Our study has several strengths, including the use of large well-annotated data sources, two-sample MR analysis methodology, and multiple sensitivity analyses to account for genetic pleiotropy. Summary statistics were obtained from the UK Biobank and INTERVAL study (> 500 K individuals combined) which represent one the largest available sources of genetic associations with different types of white blood cell counts. Similarly, summary statistics were also obtained from FinnGen (> 260 K individuals) which is the largest available source of genetic associations with CRS. MR analyses are advantageous in their ability to limit potential issues of confounding and reverse causation that are often present in observational studies. In addition, the use of two-sample MR analysis allows for higher statistical power, especially with the large sample sizes used in this study. As horizontal pleiotropy can lead to confounding of MR estimates, consistency of the effect estimate derived from multiple sensitivity analyses (MR Egger regression, weighted median) provides greater assurance that the identified causal effect is valid.

Limitations of this study include the lack of available specific lymphocyte subset summary statistics, CRS diagnosis methodology in FinnGen, and generalizability of the findings. When assessing the potential role of lymphocyte counts in CRS, the summary statistics used in our study were based on a total lymphocyte population.
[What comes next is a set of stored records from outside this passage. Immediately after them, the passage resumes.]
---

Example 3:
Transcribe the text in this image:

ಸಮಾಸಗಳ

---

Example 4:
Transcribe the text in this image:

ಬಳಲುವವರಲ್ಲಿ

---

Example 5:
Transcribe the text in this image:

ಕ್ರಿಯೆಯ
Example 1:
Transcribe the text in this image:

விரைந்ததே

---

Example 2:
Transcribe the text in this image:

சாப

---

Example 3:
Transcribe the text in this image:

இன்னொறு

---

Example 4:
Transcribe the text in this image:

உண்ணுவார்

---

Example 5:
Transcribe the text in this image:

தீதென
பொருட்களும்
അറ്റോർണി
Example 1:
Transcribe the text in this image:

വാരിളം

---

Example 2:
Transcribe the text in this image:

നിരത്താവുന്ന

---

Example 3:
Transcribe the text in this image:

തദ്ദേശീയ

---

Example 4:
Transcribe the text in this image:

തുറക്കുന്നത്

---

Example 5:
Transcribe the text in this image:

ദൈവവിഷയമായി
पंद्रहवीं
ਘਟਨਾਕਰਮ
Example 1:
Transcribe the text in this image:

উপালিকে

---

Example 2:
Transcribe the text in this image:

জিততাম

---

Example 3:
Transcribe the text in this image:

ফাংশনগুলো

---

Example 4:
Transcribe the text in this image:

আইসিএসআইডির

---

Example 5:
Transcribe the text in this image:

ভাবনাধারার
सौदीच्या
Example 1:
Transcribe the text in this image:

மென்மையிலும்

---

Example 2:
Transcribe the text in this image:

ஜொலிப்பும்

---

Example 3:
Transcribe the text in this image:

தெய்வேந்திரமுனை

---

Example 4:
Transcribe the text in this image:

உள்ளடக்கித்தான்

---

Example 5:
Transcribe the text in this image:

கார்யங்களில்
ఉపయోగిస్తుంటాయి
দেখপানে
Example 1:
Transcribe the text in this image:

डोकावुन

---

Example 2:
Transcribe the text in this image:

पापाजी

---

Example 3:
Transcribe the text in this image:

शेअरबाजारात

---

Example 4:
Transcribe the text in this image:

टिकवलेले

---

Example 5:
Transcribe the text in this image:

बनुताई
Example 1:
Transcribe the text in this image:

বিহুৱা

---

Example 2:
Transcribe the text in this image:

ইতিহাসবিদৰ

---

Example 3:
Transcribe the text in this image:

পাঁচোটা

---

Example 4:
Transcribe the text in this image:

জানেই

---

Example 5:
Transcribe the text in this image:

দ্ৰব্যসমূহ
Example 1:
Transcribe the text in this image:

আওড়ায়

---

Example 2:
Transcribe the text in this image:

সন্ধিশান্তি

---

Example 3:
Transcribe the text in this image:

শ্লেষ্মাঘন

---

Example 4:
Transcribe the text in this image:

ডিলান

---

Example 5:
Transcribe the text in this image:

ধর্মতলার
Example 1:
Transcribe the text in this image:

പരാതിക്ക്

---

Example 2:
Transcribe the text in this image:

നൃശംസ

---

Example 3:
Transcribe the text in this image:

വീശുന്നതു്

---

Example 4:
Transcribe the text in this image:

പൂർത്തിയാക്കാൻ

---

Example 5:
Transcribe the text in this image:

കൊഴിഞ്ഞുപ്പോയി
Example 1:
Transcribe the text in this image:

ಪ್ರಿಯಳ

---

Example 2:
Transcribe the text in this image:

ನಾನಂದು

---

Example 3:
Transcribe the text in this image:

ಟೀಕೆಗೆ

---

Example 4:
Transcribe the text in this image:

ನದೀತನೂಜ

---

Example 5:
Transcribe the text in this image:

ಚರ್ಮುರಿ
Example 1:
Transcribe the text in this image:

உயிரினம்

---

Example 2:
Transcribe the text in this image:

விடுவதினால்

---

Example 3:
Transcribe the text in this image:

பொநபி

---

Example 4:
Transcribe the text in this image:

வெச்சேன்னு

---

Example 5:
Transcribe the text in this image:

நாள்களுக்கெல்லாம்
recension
As specific B cell and T cell lymphocyte populations have been shown to play important roles in the pathophysiology of several allergic conditions including asthma [42, 43], our study was not able to address the potential role of selected lymphocyte populations in CRS. If summary statistics were available for lymphocyte subsets, our study may have yielded different results in terms of a lymphocyte role in CRS. In regards to FinnGen methodology, the clinical diagnostic endpoints in FinnGen are derived from an algorithm based on ICD codes that include or exclude specific diagnoses. Utilizing data from electronic health records can be challenging. Diagnostic codes may not be used consistently, and the meaning of any given diagnostic code may vary among different providers and over time [44]. Even so, prior work has demonstrated that diagnostic codes can be employed effectively to accurately identify CRS for research purposes [45]. In terms of generalizability, genetic associations were estimated from primarily individuals of European descent, and thus our results may not be applicable to individuals of other ethnicities. Genetic variants associated with white blood cell counts have been explored in different ethnic populations [46], but available summary data regarding genetic variants associated with CRS is almost nonexistent other than FinnGen. Additional studies are needed to investigate causal genetic factors of CRS.

Conclusions

In a two-sample MR analysis, we demonstrate evidence for a potential causal link between blood eosinophil counts and CRS. In addition, causal relationships between blood counts among other white blood cell types and CRS were not found. These findings support observations of eosinophil involvement in type 2 inflammation in the pathophysiology of CRS. However, a potential causal role between neutrophils and CRS remains unclear. Further studies involving genetic variation in CRS are needed to corroborate the genetic causal effects found in our investigation.